Problems to solve:
1 – Say whether each statement below agrees with the patch. Answer yes or no, and quote the deciding words from the patch.
(a) The patch changes only one file.
(b) The patch has more deletions than insertions.
(c) The patch is the second in a series of five.
2 – List every person who signed off on the patch.
3 – According to the patch, which function already checks whether the cpu_addr is in the atomic_pool range?

Excerpted text START

From 836bfa0d2930b7ec236aa488f01678c92eb5f0de Mon Sep 17 00:00:00 2001
From: YoungJun Cho <yj44.cho@samsung.com>
Date: Mon, 17 Jun 2013 13:18:52 +0900
Subject: [PATCH 1/5] ARM: dma-mapping: Get pages if the cpu_addr is out of
 atomic_pool

In __iommu_get_pages(), the cpu_addr is checked wheather in
atomic_pool range or not. So if the cpu_addr is in atomic_pool
range, it does not need to check twice.

Signed-off-by: YoungJun Cho <yj44.cho@samsung.com>
Signed-off-by: Kyungmin Park <kyungmin.park@samsung.com>
Signed-off-by: Marek Szyprowski <m.szyprowski@samsung.com>
---
 arch/arm/mm/dma-mapping.c | 13 +++++++------
 1 file changed, 7 insertions(+), 6 deletions(-)

diff --git a/arch/arm/mm/dma-mapping.c b/arch/arm/mm/dma-mapping.c
index ef3e0f3aac96..1d158c223ebb 100644
--- a/arch/arm/mm/dma-mapping.c
+++ b/arch/arm/mm/dma-mapping.c
@@ -1372,19 +1372,20 @@ static int arm_iommu_mmap_attrs(struct device *dev, struct vm_area_struct *vma,
 void arm_iommu_free_attrs(struct device *dev, size_t size, void *cpu_addr,
 			  dma_addr_t handle, struct dma_attrs *attrs)

Excerpted text END
Provided information START

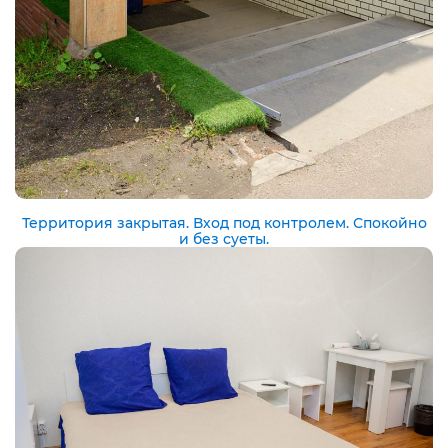
Территория закрытая. Вход под контролем. Спокойно
и без суеты.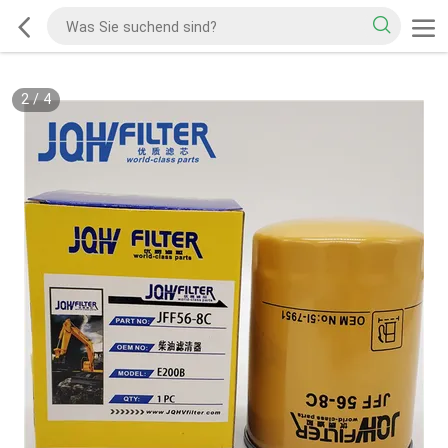
2
/
4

Provided information END

Answers in order:
1 –
(a) Yes: "1 file changed, 7 insertions(+), 6 deletions(-)"
(b) No: "7 insertions(+), 6 deletions(-)"
(c) No: "[PATCH 1/5]"

2 – YoungJun Cho, Kyungmin Park, Marek Szyprowski

3 – __iommu_get_pages()